Rachel Elizabeth Harding
There is no scarcity. There is no shortage. No lack of love, of compassion, of joy in the world. There is enough. There is more than enough.
Only fear and greed make us think otherwise.
No one need starve. There is enough land and enough food. No one need die of thirst. There is enough water. No one need live without mercy. There is no end to grace. And we are all instruments of grace. The more we give it, the more we share it, the more we use it, the more God makes. There is no scarcity of love. There is plenty. And always more.
This is the universe my mother lived in. Her words. Her ways. This is the universe she was raised in, by parents from rural Georgia who came up in the generation after slavery. People who had lived with many terrors but who knew terror was not God’s final say. This is the universe she taught me. Whatever I call religion is this inclusive, Christian, Indigenous, Black, Southern cosmology of compassion and connectedness. It is the poetry of my mother’s life.
Mama died at the end of winter in 2004. For almost ten years, we had been writing. Gathering up her stories – her long, sweet flashes of brilliance, her prayers, what she remembered of her Woodlawn Chicago childhood and the
high strong laughter of her mother and aunts; her father’s gentle work-worn hands. She was giving me what she knew I would need to survive this world; and what I would need to love it. What she wanted me to tell about her, what she knew of God, the people we come from and her many magnificent companions in the movement for justice in this nation.
Lord, I have been writing Mama’s story for too long. Much too long. Passing through so many sicknesses to get here – hers, my father’s, my brother’s, my own. But she stood there, like the mother in Lucille Clifton’s poem, at the other side of the river, holding out her heart, set to throw it across when my waiting hands could finally catch it.
God sent me before you to preserve for you a remnant on earth,
and to keep alive for you many survivors.
Genesis 45:7 (RSV)
Mama trained her mind toward the good. Even before she knew anything about Buddhism, or the Dalai Lama. Before she ever traveled to India. I don’t know when it started. Maybe she was born that way. Or perhaps she had seen her own mother and father do it so often, her aunts too, that it became an artless response. She would lean naturally into the side of encouragement and moral strength. And forgiveness, though she was not imprudent.
She could find a blessedness in anything. She assumed it was there and no matter how deeply hidden, her expert hand would scoop it out and show it to you.
In her counseling, she used a Japanese practice of gratefulness, Naikan/Morita Therapy. It emphasized training our spirits toward gratitude, especially for our mothers and those others who sacrifice so much for our happiness and well-being. That appealed to her. “It works quickly,” she told me. I told her she wouldn’t have many clients if she kept asking people to remember what they had done to hurt their mothers and all the things their mothers had done to take care of them. “That’s the opposite of how most psychotherapists make their money,” I said. She laughed.

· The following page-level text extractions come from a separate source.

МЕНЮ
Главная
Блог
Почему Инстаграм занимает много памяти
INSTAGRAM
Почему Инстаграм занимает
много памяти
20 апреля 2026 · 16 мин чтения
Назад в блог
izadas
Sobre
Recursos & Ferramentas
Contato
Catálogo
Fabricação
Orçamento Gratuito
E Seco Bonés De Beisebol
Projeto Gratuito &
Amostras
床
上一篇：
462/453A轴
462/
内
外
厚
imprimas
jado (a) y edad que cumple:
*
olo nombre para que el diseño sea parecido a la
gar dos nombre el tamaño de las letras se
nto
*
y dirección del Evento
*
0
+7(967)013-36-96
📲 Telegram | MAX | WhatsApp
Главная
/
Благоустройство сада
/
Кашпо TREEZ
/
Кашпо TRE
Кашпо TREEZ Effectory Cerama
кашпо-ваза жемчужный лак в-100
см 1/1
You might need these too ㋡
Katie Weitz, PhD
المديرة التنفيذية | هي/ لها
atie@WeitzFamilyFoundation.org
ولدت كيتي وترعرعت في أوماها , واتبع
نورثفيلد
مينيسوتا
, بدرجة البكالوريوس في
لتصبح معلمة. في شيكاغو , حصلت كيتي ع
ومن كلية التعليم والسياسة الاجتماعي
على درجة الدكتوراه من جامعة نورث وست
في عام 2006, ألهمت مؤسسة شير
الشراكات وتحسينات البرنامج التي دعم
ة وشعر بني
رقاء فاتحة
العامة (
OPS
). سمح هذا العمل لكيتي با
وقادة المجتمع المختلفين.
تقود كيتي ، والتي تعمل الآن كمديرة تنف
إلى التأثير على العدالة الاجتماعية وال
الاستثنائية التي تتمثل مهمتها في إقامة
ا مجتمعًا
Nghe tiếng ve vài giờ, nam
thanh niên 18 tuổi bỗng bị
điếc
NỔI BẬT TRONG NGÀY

The Dalai Lama says look upon all beings as if they were our mother – the person who has loved us best, loved us most in our life; the person who has been kindest to us. Treat all beings as if they were our mother. Because, in fact, they are. Mom says the Dalai Lama said, “We have all been each other’s mothers.”
In my classes, Mama tells the students we have all been the good one. And we have all been the “evil” person. We have all been many things. And we yet carry those lifetimes in our cellular memory. Just as we carry all of the universe in our cellular memory. So there is no judgment of others. Just the will to do good toward them. To show kindness in this life. We all want happiness. We all want someone to be kind to us. We all want and need and have the right to joy in this life. To avoid unnecessary suffering. None of us is more worthy than the next. None of us is less worthy than the next. We are all the same in this. We have all been each other’s mothers.